**PROBLEM STATEMENT:** Can you extract every line of the data below and reproduce each one character for character?

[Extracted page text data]
════════════════
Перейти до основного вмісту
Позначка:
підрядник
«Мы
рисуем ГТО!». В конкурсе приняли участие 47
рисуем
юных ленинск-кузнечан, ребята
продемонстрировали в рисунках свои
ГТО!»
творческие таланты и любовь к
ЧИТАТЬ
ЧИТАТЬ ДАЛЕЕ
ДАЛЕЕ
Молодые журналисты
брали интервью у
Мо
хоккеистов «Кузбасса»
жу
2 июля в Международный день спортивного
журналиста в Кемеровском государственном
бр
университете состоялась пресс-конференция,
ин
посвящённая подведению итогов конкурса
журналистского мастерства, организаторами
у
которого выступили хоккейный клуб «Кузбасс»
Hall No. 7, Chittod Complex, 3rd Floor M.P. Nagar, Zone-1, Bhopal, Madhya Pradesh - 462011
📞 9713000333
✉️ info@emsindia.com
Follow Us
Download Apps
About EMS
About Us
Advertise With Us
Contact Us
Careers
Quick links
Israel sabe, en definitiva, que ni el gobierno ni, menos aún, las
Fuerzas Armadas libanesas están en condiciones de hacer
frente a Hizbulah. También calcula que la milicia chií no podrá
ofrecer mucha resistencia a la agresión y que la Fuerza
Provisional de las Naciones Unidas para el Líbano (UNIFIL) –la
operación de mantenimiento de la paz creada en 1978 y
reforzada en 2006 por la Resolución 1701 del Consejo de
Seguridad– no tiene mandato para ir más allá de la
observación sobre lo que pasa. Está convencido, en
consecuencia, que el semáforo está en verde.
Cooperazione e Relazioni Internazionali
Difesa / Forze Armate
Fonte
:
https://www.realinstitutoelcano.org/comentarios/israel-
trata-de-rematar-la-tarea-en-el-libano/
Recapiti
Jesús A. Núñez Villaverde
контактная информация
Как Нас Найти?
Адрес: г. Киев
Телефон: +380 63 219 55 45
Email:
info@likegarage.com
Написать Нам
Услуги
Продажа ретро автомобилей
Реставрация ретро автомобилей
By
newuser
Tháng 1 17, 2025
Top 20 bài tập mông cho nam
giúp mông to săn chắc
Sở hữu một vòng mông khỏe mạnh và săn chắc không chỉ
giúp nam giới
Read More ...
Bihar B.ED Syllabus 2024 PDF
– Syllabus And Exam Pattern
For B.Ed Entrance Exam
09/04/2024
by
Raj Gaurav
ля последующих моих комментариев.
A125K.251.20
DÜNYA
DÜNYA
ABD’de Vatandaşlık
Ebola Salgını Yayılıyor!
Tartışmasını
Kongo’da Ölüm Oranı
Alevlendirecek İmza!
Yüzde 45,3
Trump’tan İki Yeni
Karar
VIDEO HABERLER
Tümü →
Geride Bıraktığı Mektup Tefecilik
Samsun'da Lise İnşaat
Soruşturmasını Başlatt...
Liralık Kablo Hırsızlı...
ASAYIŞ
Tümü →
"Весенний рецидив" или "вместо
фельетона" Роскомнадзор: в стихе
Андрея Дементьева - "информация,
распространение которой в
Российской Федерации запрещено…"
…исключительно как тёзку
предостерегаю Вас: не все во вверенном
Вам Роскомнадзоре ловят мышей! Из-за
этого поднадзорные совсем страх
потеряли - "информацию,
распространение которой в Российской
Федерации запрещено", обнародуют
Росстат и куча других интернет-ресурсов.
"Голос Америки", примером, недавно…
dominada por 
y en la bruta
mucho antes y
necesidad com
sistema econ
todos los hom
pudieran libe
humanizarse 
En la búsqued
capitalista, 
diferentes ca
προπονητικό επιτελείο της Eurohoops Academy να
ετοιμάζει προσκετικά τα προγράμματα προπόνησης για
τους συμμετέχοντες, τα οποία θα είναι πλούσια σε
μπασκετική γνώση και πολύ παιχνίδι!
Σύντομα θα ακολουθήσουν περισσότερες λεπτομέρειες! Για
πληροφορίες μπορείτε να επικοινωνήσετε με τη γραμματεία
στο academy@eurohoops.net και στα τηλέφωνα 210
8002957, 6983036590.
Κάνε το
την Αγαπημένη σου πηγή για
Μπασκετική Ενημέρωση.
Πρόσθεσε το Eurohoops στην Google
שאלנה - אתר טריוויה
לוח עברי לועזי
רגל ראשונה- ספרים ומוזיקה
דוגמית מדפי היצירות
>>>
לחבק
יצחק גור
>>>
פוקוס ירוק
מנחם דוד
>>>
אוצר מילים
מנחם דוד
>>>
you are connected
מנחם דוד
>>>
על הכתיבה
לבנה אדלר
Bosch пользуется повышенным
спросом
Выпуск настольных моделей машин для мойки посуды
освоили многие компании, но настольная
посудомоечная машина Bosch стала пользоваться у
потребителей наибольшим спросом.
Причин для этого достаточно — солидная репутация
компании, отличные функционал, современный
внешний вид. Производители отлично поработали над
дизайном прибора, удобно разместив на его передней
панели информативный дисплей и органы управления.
════════════════
**RESPONSE TO THE TASK:**
Перейти до основного вмісту
Позначка:
підрядник
«Мы
рисуем ГТО!». В конкурсе приняли участие 47
рисуем
юных ленинск-кузнечан, ребята
продемонстрировали в рисунках свои
ГТО!»
творческие таланты и любовь к
ЧИТАТЬ
ЧИТАТЬ ДАЛЕЕ
ДАЛЕЕ
Молодые журналисты
брали интервью у
Мо
хоккеистов «Кузбасса»
жу
2 июля в Международный день спортивного
журналиста в Кемеровском государственном
бр
университете состоялась пресс-конференция,
ин
посвящённая подведению итогов конкурса
журналистского мастерства, организаторами
у
которого выступили хоккейный клуб «Кузбасс»
Hall No. 7, Chittod Complex, 3rd Floor M.P. Nagar, Zone-1, Bhopal, Madhya Pradesh - 462011
📞 9713000333
✉️ info@emsindia.com
Follow Us
Download Apps
About EMS
About Us
Advertise With Us
Contact Us
Careers
Quick links
Israel sabe, en definitiva, que ni el gobierno ni, menos aún, las
Fuerzas Armadas libanesas están en condiciones de hacer
frente a Hizbulah. También calcula que la milicia chií no podrá
ofrecer mucha resistencia a la agresión y que la Fuerza
Provisional de las Naciones Unidas para el Líbano (UNIFIL) –la
operación de mantenimiento de la paz creada en 1978 y
reforzada en 2006 por la Resolución 1701 del Consejo de
Seguridad– no tiene mandato para ir más allá de la
observación sobre lo que pasa. Está convencido, en
consecuencia, que el semáforo está en verde.
Cooperazione e Relazioni Internazionali
Difesa / Forze Armate
Fonte
:
https://www.realinstitutoelcano.org/comentarios/israel-
trata-de-rematar-la-tarea-en-el-libano/
Recapiti
Jesús A. Núñez Villaverde
контактная информация
Как Нас Найти?
Адрес: г. Киев
Телефон: +380 63 219 55 45
Email:
info@likegarage.com
Написать Нам
Услуги
Продажа ретро автомобилей
Реставрация ретро автомобилей
By
newuser
Tháng 1 17, 2025
Top 20 bài tập mông cho nam
giúp mông to săn chắc
Sở hữu một vòng mông khỏe mạnh và săn chắc không chỉ
giúp nam giới
Read More ...
Bihar B.ED Syllabus 2024 PDF
– Syllabus And Exam Pattern
For B.Ed Entrance Exam
09/04/2024
by
Raj Gaurav
ля последующих моих комментариев.
A125K.251.20
DÜNYA
DÜNYA
ABD’de Vatandaşlık
Ebola Salgını Yayılıyor!
Tartışmasını
Kongo’da Ölüm Oranı
Alevlendirecek İmza!
Yüzde 45,3
Trump’tan İki Yeni
Karar
VIDEO HABERLER
Tümü →
Geride Bıraktığı Mektup Tefecilik
Samsun'da Lise İnşaat
Soruşturmasını Başlatt...
Liralık Kablo Hırsızlı...
ASAYIŞ
Tümü →
"Весенний рецидив" или "вместо
фельетона" Роскомнадзор: в стихе
Андрея Дементьева - "информация,
распространение которой в
Российской Федерации запрещено…"
…исключительно как тёзку
предостерегаю Вас: не все во вверенном
Вам Роскомнадзоре ловят мышей! Из-за
этого поднадзорные совсем страх
потеряли - "информацию,
распространение которой в Российской
Федерации запрещено", обнародуют
Росстат и куча других интернет-ресурсов.
"Голос Америки", примером, недавно…
dominada por 
y en la bruta
mucho antes y
necesidad com
sistema econ
todos los hom
pudieran libe
humanizarse 
En la búsqued
capitalista, 
diferentes ca
προπονητικό επιτελείο της Eurohoops Academy να
ετοιμάζει προσκετικά τα προγράμματα προπόνησης για
τους συμμετέχοντες, τα οποία θα είναι πλούσια σε
μπασκετική γνώση και πολύ παιχνίδι!
Σύντομα θα ακολουθήσουν περισσότερες λεπτομέρειες! Για
πληροφορίες μπορείτε να επικοινωνήσετε με τη γραμματεία
στο academy@eurohoops.net και στα τηλέφωνα 210
8002957, 6983036590.
Κάνε το
την Αγαπημένη σου πηγή για
Μπασκετική Ενημέρωση.
Πρόσθεσε το Eurohoops στην Google
שאלנה - אתר טריוויה
לוח עברי לועזי
רגל ראשונה- ספרים ומוזיקה
דוגמית מדפי היצירות
>>>
לחבק
יצחק גור
>>>
פוקוס ירוק
מנחם דוד
>>>
אוצר מילים
מנחם דוד
>>>
you are connected
מנחם דוד
>>>
על הכתיבה
לבנה אדלר
Bosch пользуется повышенным
спросом
Выпуск настольных моделей машин для мойки посуды
освоили многие компании, но настольная
посудомоечная машина Bosch стала пользоваться у
потребителей наибольшим спросом.
Причин для этого достаточно — солидная репутация
компании, отличные функционал, современный
внешний вид. Производители отлично поработали над
дизайном прибора, удобно разместив на его передней
панели информативный дисплей и органы управления.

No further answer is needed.